Сказание об Акадии захватывает по самой своей сути, и, будь оно рассказано в прозе или стихах, оно всегда будет привлекать, даже приковывать внимание. Оно драматично, но не мелодраматично. Персонажи здесь — не просто «действующие лица» драмы, они — типы. Эвангелина всегда будет олицетворять нечто большее, чем просто образ несчастной акадийской девушки, лишившейся возлюбленного. В изображении Лонгфелло она — воплощение красоты, преданности, девичьей гордости, самоотречения. То же самое можно сказать и о других персонажах: Габриэле, старом Бэзиле, Бенедикте; каждый из них обладает той дополнительной силой, которой неизбежно должен обладать драматически задуманный персонаж, если он претендует на типичность.

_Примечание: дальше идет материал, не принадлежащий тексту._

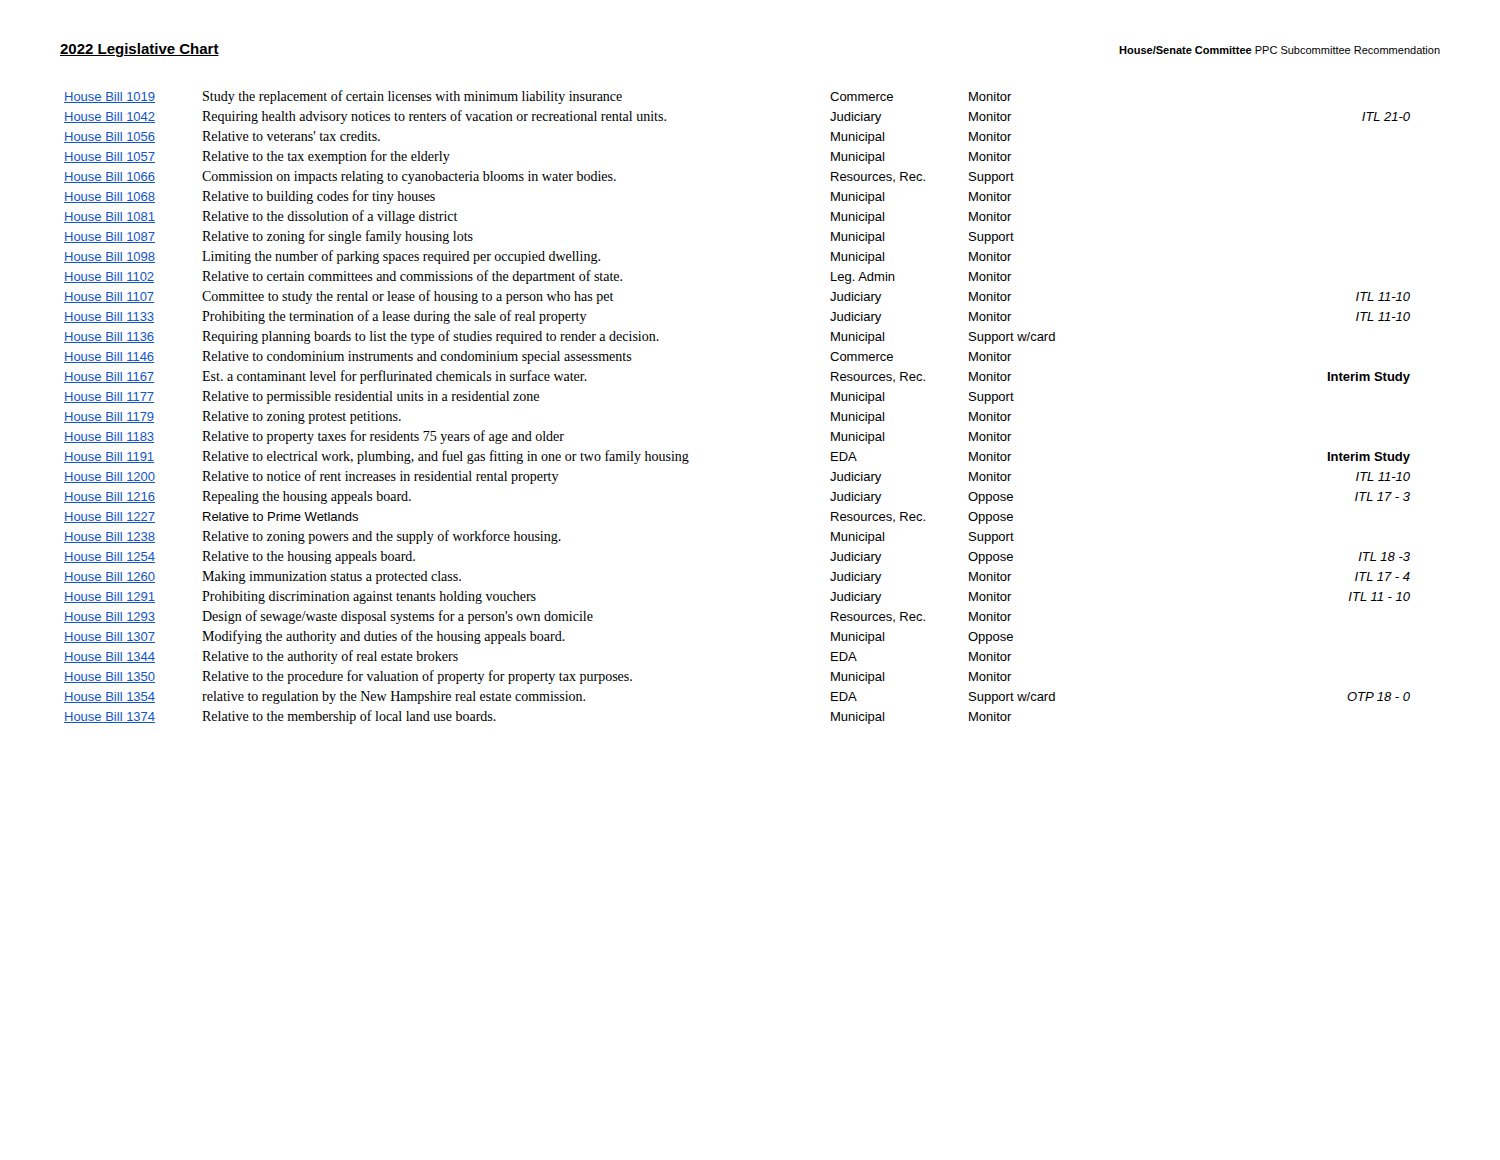2022 Legislative Chart
House/Senate Committee PPC Subcommittee Recommendation
| House Bill 1019 | Study the replacement of certain licenses with minimum liability insurance | Commerce | Monitor | |
| House Bill 1042 | Requiring health advisory notices to renters of vacation or recreational rental units. | Judiciary | Monitor | ITL 21-0 |
| House Bill 1056 | Relative to veterans' tax credits. | Municipal | Monitor | |
| House Bill 1057 | Relative to the tax exemption for the elderly | Municipal | Monitor | |
| House Bill 1066 | Commission on impacts relating to cyanobacteria blooms in water bodies. | Resources, Rec. | Support | |
| House Bill 1068 | Relative to building codes for tiny houses | Municipal | Monitor | |
| House Bill 1081 | Relative to the dissolution of a village district | Municipal | Monitor | |
| House Bill 1087 | Relative to zoning for single family housing lots | Municipal | Support | |
| House Bill 1098 | Limiting the number of parking spaces required per occupied dwelling. | Municipal | Monitor | |
| House Bill 1102 | Relative to certain committees and commissions of the department of state. | Leg. Admin | Monitor | |
| House Bill 1107 | Committee to study the rental or lease of housing to a person who has pet | Judiciary | Monitor | ITL 11-10 |
| House Bill 1133 | Prohibiting the termination of a lease during the sale of real property | Judiciary | Monitor | ITL 11-10 |
| House Bill 1136 | Requiring planning boards to list the type of studies required to render a decision. | Municipal | Support w/card | |
| House Bill 1146 | Relative to condominium instruments and condominium special assessments | Commerce | Monitor | |
| House Bill 1167 | Est. a contaminant level for perflurinated chemicals in surface water. | Resources, Rec. | Monitor | Interim Study |
| House Bill 1177 | Relative to permissible residential units in a residential zone | Municipal | Support | |
| House Bill 1179 | Relative to zoning protest petitions. | Municipal | Monitor | |
| House Bill 1183 | Relative to property taxes for residents 75 years of age and older | Municipal | Monitor | |
| House Bill 1191 | Relative to electrical work, plumbing, and fuel gas fitting in one or two family housing | EDA | Monitor | Interim Study |
| House Bill 1200 | Relative to notice of rent increases in residential rental property | Judiciary | Monitor | ITL 11-10 |
| House Bill 1216 | Repealing the housing appeals board. | Judiciary | Oppose | ITL 17 - 3 |
| House Bill 1227 | Relative to Prime Wetlands | Resources, Rec. | Oppose | |
| House Bill 1238 | Relative to zoning powers and the supply of workforce housing. | Municipal | Support | |
| House Bill 1254 | Relative to the housing appeals board. | Judiciary | Oppose | ITL 18 -3 |
| House Bill 1260 | Making immunization status a protected class. | Judiciary | Monitor | ITL 17 - 4 |
| House Bill 1291 | Prohibiting discrimination against tenants holding vouchers | Judiciary | Monitor | ITL 11 - 10 |
| House Bill 1293 | Design of sewage/waste disposal systems for a person's own domicile | Resources, Rec. | Monitor | |
| House Bill 1307 | Modifying the authority and duties of the housing appeals board. | Municipal | Oppose | |
| House Bill 1344 | Relative to the authority of real estate brokers | EDA | Monitor | |
| House Bill 1350 | Relative to the procedure for valuation of property for property tax purposes. | Municipal | Monitor | |
| House Bill 1354 | relative to regulation by the New Hampshire real estate commission. | EDA | Support w/card | OTP 18 - 0 |
| House Bill 1374 | Relative to the membership of local land use boards. | Municipal | Monitor | |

Лонгфелло мало беспокоился об исторических трудностях акадийского вопроса. Ему было достаточно того, что этих несчастных людей оторвали от родных домов и что за этим последовало много страданий. Он изобразил «французских нейтралов» так, как подобает романисту. Отец Фелисиан не был списан с аббата Ле Лутра, да и жизнь в реальном Гран-Пре была вовсе не идиллической.
«Эвангелина» пробудила интерес к франко-американской истории. Например, Уэвелл писал Бэнкрофту, что опасается, не имеет ли история Лонгфелло под собой исторической основы, и просил предоставить информацию.
В плимутской идиллии о вспыльчивом маленьком капитане, который верил, что если хочешь сделать что-то хорошо, сделай это сам, и который подтвердил свою теорию, поручив секретарю сделать за него предложение руки и сердца, Лонгфелло совершил один из своих самых удачных ходов. «Сватовство Майлза Стендиша» показало поэтические возможности в сухих и жестких летописях ранней колониальной жизни. Удивительно, что так мало искателей приключений захотели пойти по указанному пути.
С историей Присциллы и Джона Олдена связана горстка стихотворений, которым Лонгфелло дал общее название «Перелетные птицы» (Birds of Passage). Вот несколько прекрасных образцов его искусства: «Смотритель Пяти портов», «Дома с привидениями», «Еврейское кладбище в Ньюпорте», «Оливье Басселен», «Виктор Гэлбрейт», «Моя утраченная юность», «Первооткрыватель Нордкапа» и «Сандалфон». Вопрос в том, не является ли эта восьмерка стихотворений маленькой, но почти совершенной антологией Лонгфелло. Конечно, ни одна подборка его произведений не может претендовать на репрезентативность, если она их не содержит.